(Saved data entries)
++++++++++++++++++++
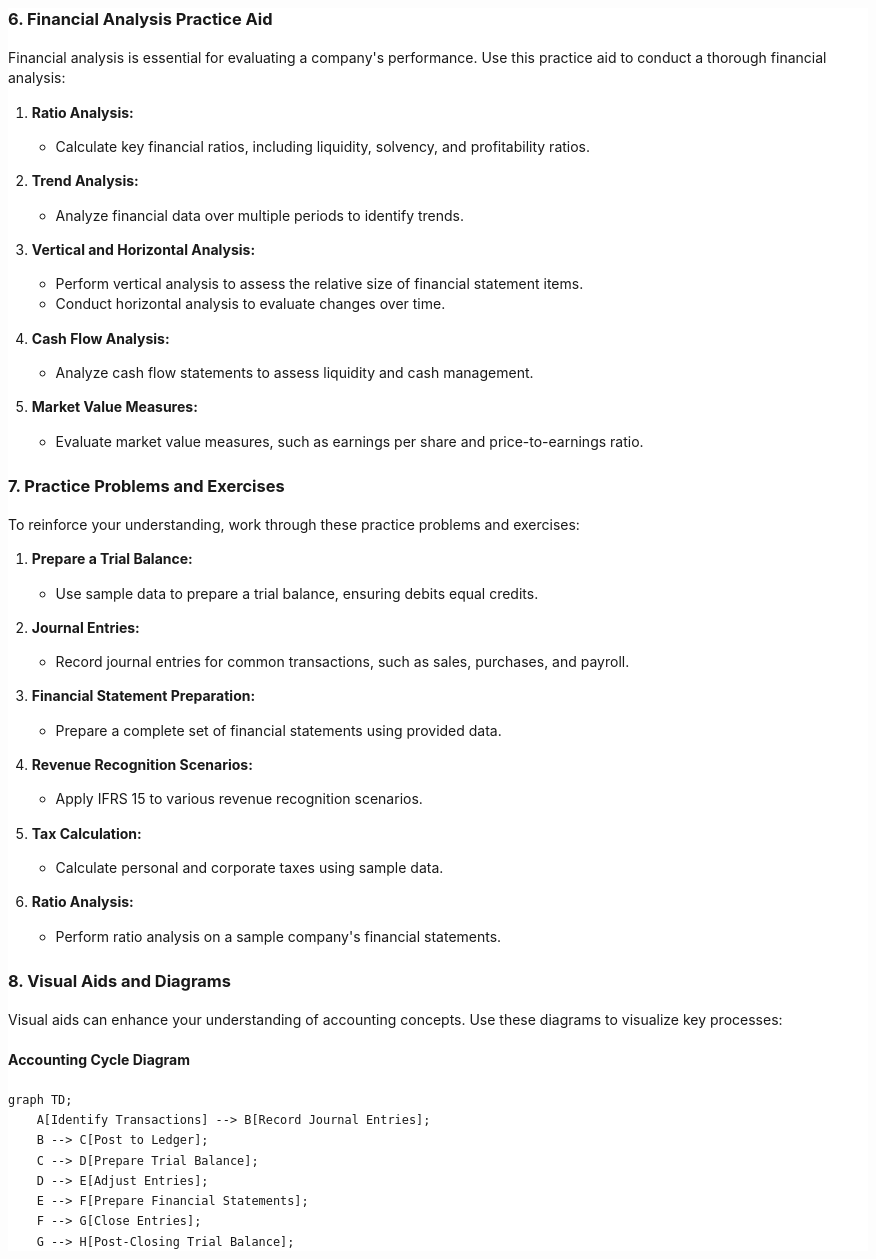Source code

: ### **6. Financial Analysis Practice Aid**

Financial analysis is essential for evaluating a company's performance. Use this practice aid to conduct a thorough financial analysis:

1. **Ratio Analysis:**
   - Calculate key financial ratios, including liquidity, solvency, and profitability ratios.

2. **Trend Analysis:**
   - Analyze financial data over multiple periods to identify trends.

3. **Vertical and Horizontal Analysis:**
   - Perform vertical analysis to assess the relative size of financial statement items.
   - Conduct horizontal analysis to evaluate changes over time.

4. **Cash Flow Analysis:**
   - Analyze cash flow statements to assess liquidity and cash management.

5. **Market Value Measures:**
   - Evaluate market value measures, such as earnings per share and price-to-earnings ratio.

### **7. Practice Problems and Exercises**

To reinforce your understanding, work through these practice problems and exercises:

1. **Prepare a Trial Balance:**
   - Use sample data to prepare a trial balance, ensuring debits equal credits.

2. **Journal Entries:**
   - Record journal entries for common transactions, such as sales, purchases, and payroll.

3. **Financial Statement Preparation:**
   - Prepare a complete set of financial statements using provided data.

4. **Revenue Recognition Scenarios:**
   - Apply IFRS 15 to various revenue recognition scenarios.

5. **Tax Calculation:**
   - Calculate personal and corporate taxes using sample data.

6. **Ratio Analysis:**
   - Perform ratio analysis on a sample company's financial statements.

### **8. Visual Aids and Diagrams**

Visual aids can enhance your understanding of accounting concepts. Use these diagrams to visualize key processes:

#### **Accounting Cycle Diagram**

```mermaid
graph TD;
    A[Identify Transactions] --> B[Record Journal Entries];
    B --> C[Post to Ledger];
    C --> D[Prepare Trial Balance];
    D --> E[Adjust Entries];
    E --> F[Prepare Financial Statements];
    F --> G[Close Entries];
    G --> H[Post-Closing Trial Balance];
```
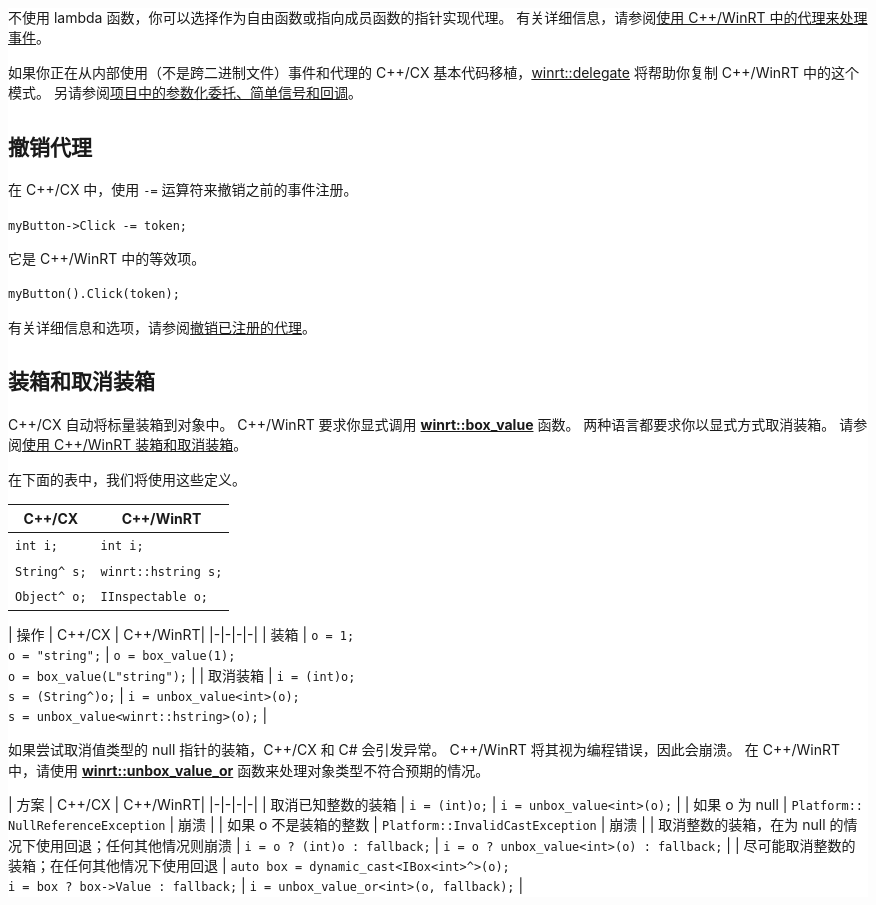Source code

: 不使用 lambda 函数，你可以选择作为自由函数或指向成员函数的指针实现代理。 有关详细信息，请参阅[使用 C++/WinRT 中的代理来处理事件](handle-events.md)。

如果你正在从内部使用（不是跨二进制文件）事件和代理的 C++/CX 基本代码移植，[winrt::delegate](/uwp/cpp-ref-for-winrt/delegate) 将帮助你复制 C++/WinRT 中的这个模式。 另请参阅[项目中的参数化委托、简单信号和回调](author-events.md#parameterized-delegates-simple-signals-and-callbacks-within-a-project)。

## <a name="revoking-a-delegate"></a>撤销代理

在 C++/CX 中，使用 `-=` 运算符来撤销之前的事件注册。

```cppcx
myButton->Click -= token;
```

它是 C++/WinRT 中的等效项。

```cppwinrt
myButton().Click(token);
```

有关详细信息和选项，请参阅[撤销已注册的代理](handle-events.md#revoke-a-registered-delegate)。

## <a name="boxing-and-unboxing"></a>装箱和取消装箱

C++/CX 自动将标量装箱到对象中。 C++/WinRT 要求你显式调用 [**winrt::box_value**](/uwp/cpp-ref-for-winrt/box-value) 函数。 两种语言都要求你以显式方式取消装箱。 请参阅[使用 C++/WinRT 装箱和取消装箱](./boxing.md)。

在下面的表中，我们将使用这些定义。

| C++/CX | C++/WinRT|
|-|-|
| `int i;` | `int i;` |
| `String^ s;` | `winrt::hstring s;` |
| `Object^ o;` | `IInspectable o;`|

| 操作 | C++/CX | C++/WinRT|
|-|-|-|-|
| 装箱 | `o = 1;`<br>`o = "string";` | `o = box_value(1);`<br>`o = box_value(L"string");` |
| 取消装箱 | `i = (int)o;`<br>`s = (String^)o;` | `i = unbox_value<int>(o);`<br>`s = unbox_value<winrt::hstring>(o);` |

如果尝试取消值类型的 null 指针的装箱，C++/CX 和 C# 会引发异常。 C++/WinRT 将其视为编程错误，因此会崩溃。 在 C++/WinRT 中，请使用 [**winrt::unbox_value_or**](/uwp/cpp-ref-for-winrt/unbox-value-or) 函数来处理对象类型不符合预期的情况。

| 方案 | C++/CX | C++/WinRT|
|-|-|-|-|
| 取消已知整数的装箱 | `i = (int)o;` | `i = unbox_value<int>(o);` |
| 如果 o 为 null | `Platform::NullReferenceException` | 崩溃 |
| 如果 o 不是装箱的整数 | `Platform::InvalidCastException` | 崩溃 |
| 取消整数的装箱，在为 null 的情况下使用回退；任何其他情况则崩溃 | `i = o ? (int)o : fallback;` | `i = o ? unbox_value<int>(o) : fallback;` |
| 尽可能取消整数的装箱；在任何其他情况下使用回退 | `auto box = dynamic_cast<IBox<int>^>(o);`<br>`i = box ? box->Value : fallback;` | `i = unbox_value_or<int>(o, fallback);` |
++++++++++++++++++++
Each line from the first line of the entries through the line containing "2. **Trend Analysis:**" should be duplicated word for word, and nothing more; the pictures stay out.

Source code

: ### **6. Financial Analysis Practice Aid**

Financial analysis is essential for evaluating a company's performance. Use this practice aid to conduct a thorough financial analysis:

1. **Ratio Analysis:**
   - Calculate key financial ratios, including liquidity, solvency, and profitability ratios.

2. **Trend Analysis:**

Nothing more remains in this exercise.